In a nod to Earth Day activities everywhere today, the Design News bloggers are joining in with relevant updates from the green and sustainable technology fronts. Here’s what’s been cooking in the automation sector recently:
Siemens Energy announced that it has been commissioned to provide electric vehicle (EV) charging stations in Loudoun County, VA’s new commuter park and ride lot in Scott Jenkins Memorial Park. Loudon County is located 30 minutes outside of Washington, D.C.,
Siemens will install five multi-level charging stations for Loudoun County’s park. Siemens’ multi-level charging stations deliver Level II charging and Level I charging through two separate outputs. Both outputs can deliver energy simultaneously. Siemens’ EV charging stations will be equipped with connectivity via the ChargePoint Network. The open-system EV charging network allows access to all manufacturers of vehicle charging stations, provides 24/7 station monitoring and driver support and is equipped with mobile apps for real-time station status and charging notifications.
The charging stations are scheduled to be installed at the Loudoun County park by May 2011. You can read more about Siemens’ EV initiatives here.

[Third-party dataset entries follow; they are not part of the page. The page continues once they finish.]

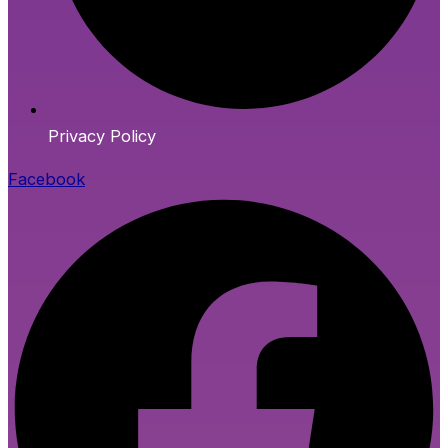
Privacy Policy
Facebook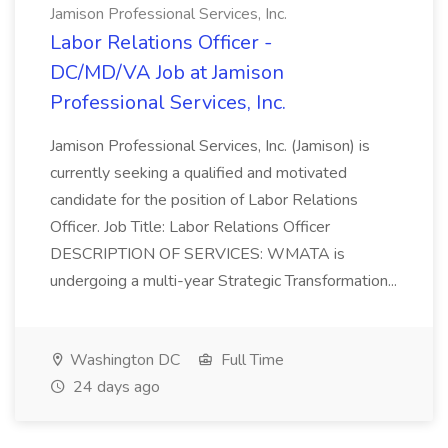
Jamison Professional Services, Inc.
Labor Relations Officer -
DC/MD/VA Job at Jamison
Professional Services, Inc.
Jamison Professional Services, Inc. (Jamison) is
currently seeking a qualified and motivated
candidate for the position of Labor Relations
Officer. Job Title: Labor Relations Officer
DESCRIPTION OF SERVICES: WMATA is
undergoing a multi-year Strategic Transformation...
Washington DC
Full Time
24 days ago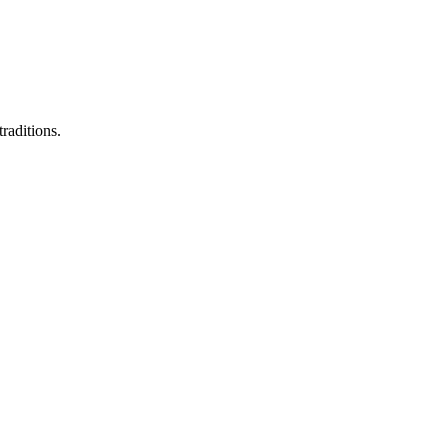
raditions.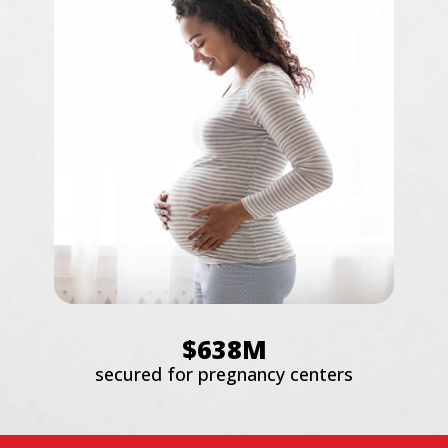
$638M
secured for pregnancy centers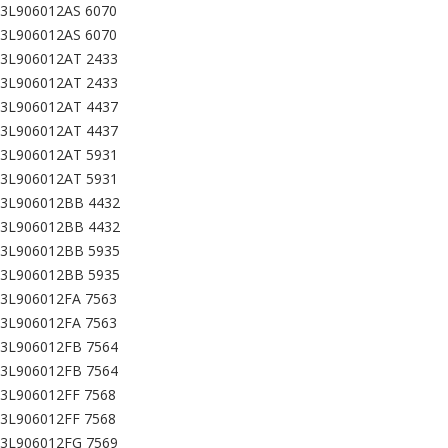
03L906012AS 6070
03L906012AS 6070
03L906012AT 2433
03L906012AT 2433
03L906012AT 4437
03L906012AT 4437
03L906012AT 5931
03L906012AT 5931
03L906012BB 4432
03L906012BB 4432
03L906012BB 5935
03L906012BB 5935
03L906012FA 7563
03L906012FA 7563
03L906012FB 7564
03L906012FB 7564
3L906012FF 7568
3L906012FF 7568
03L906012FG 7569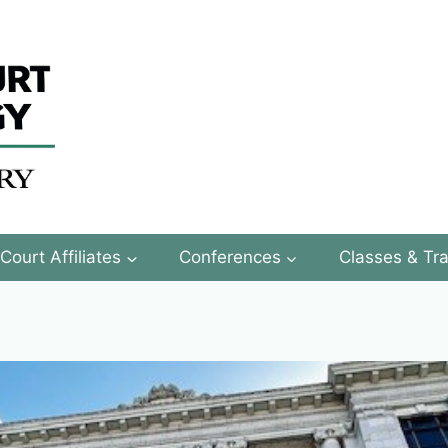
Court Affiliates
Conferences
Classes & Tra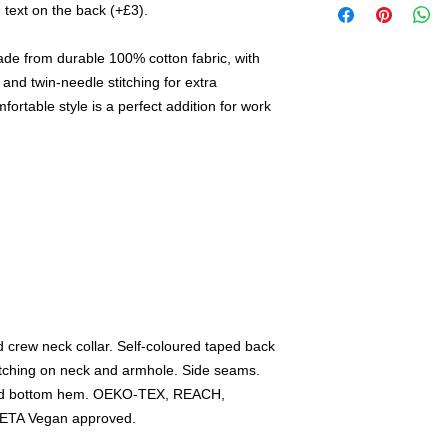
 text on the back (+£3).
ade from durable 100% cotton fabric, with
and twin-needle stitching for extra
fortable style is a perfect addition for work
d crew neck collar. Self-coloured taped back
itching on neck and armhole. Side seams.
 and bottom hem. OEKO-TEX, REACH,
PETA Vegan approved.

In general automation business news, ABB’s most recently completed fiscal quarter ended with orders up 18 percent and revenues up by 6 percent. According to the company, manufacturers purchasing products and services to increase their energy efficiency are among the three primary drivers behind its increase in revenues.
Last month, I reported on Belden’s (a well-known provider of cables and connectors) moves into the signal transmission market with its acquisitions of Hirschmann and GarrettCom (you can read that report here). In that report I indicated that the resources now available to Belden would result in the near-term availability of some new technologies.
One of the first such technologies to be introduced is the Magnum 10ETS Ethernet terminal server, which is designed for large substation installations with large numbers of serial instruments. The terminal server provides up to eight Ethernet ports or up to 32 serial ports for protection and SCADA devices and IRIG-B time coding. It is an IEC 61850-compatible networking device and is also, reportedly, the only terminal server with a built-in firewall.
Ports can be configured in varying combinations with either a maximum of 8 10/100 copper or fiber Ethernet ports with multiple connector options (and up to 28 serial ports), or a maximum of 32 serial ports, with either DB-9 or RJ-45 connectors (and 4 Ethernet ports). Routing is available on all Ethernet ports for use with complex networks, such as the smart grid.
The terminal server’s MNS-DX firewall protection ensures that data from serial devices will be subjected to the same security management rules as data coming from the rest of the network. This capability ensures compliance with NERC/CIP requirements anticipated in the future.
The security and port configurability aspects of this terminal server are key to helping integrate existing substation serial instruments onto smart grid systems.